• [Directions for this task]
In the data below, find every line with the string "Type" and pull it out.

• [Records for this exercise]
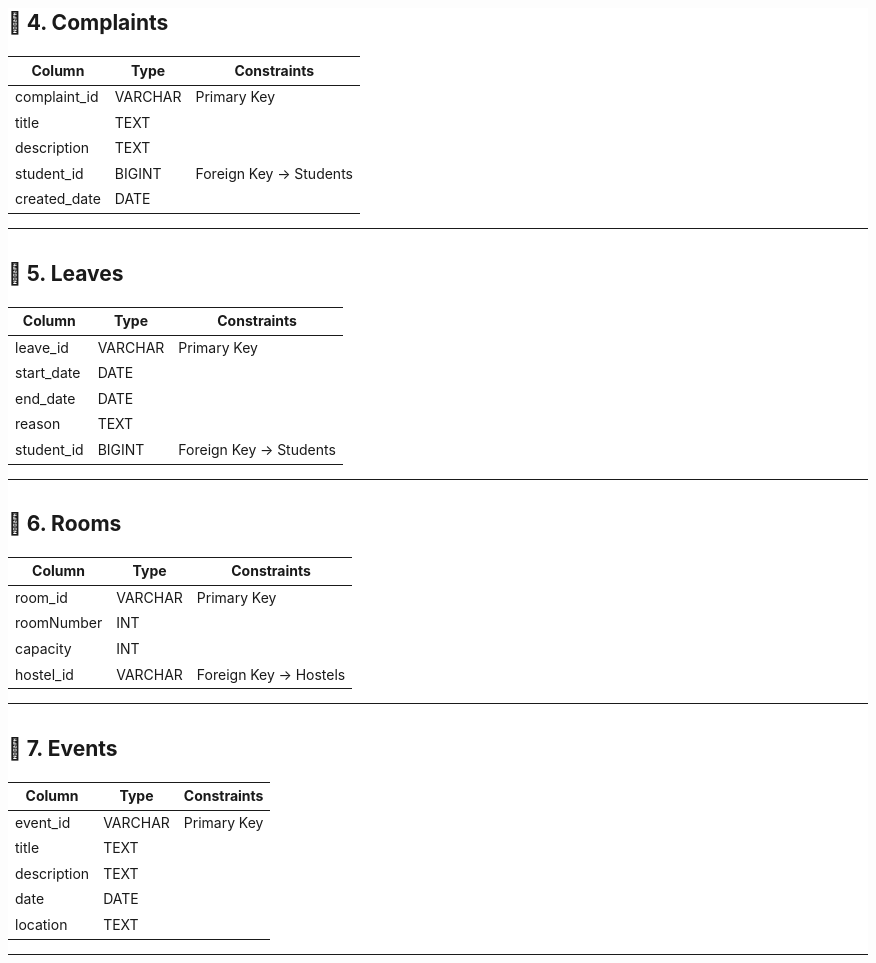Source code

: 
## 📂 **4. Complaints**

| Column        | Type     | Constraints               |
|---------------|----------|---------------------------|
| complaint_id  | VARCHAR  | Primary Key               |
| title         | TEXT     |                           |
| description   | TEXT     |                           |
| student_id    | BIGINT   | Foreign Key → Students    |
| created_date  | DATE     |                           |

---

## 📂 **5. Leaves**

| Column      | Type     | Constraints               |
|-------------|----------|---------------------------|
| leave_id    | VARCHAR  | Primary Key               |
| start_date  | DATE     |                           |
| end_date    | DATE     |                           |
| reason      | TEXT     |                           |
| student_id  | BIGINT   | Foreign Key → Students    |

---

## 📂 **6. Rooms**

| Column      | Type     | Constraints            |
|-------------|----------|------------------------|
| room_id     | VARCHAR  | Primary Key            |
| roomNumber  | INT      |                        |
| capacity    | INT      |                        |
| hostel_id   | VARCHAR  | Foreign Key → Hostels  |

---

## 📂 **7. Events**

| Column      | Type     | Constraints |
|-------------|----------|-------------|
| event_id    | VARCHAR  | Primary Key |
| title       | TEXT     |             |
| description | TEXT     |             |
| date        | DATE     |             |
| location    | TEXT     |             |

---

• [Written answer]
| Column        | Type     | Constraints               |
| Column      | Type     | Constraints               |
| Column      | Type     | Constraints            |
| Column      | Type     | Constraints |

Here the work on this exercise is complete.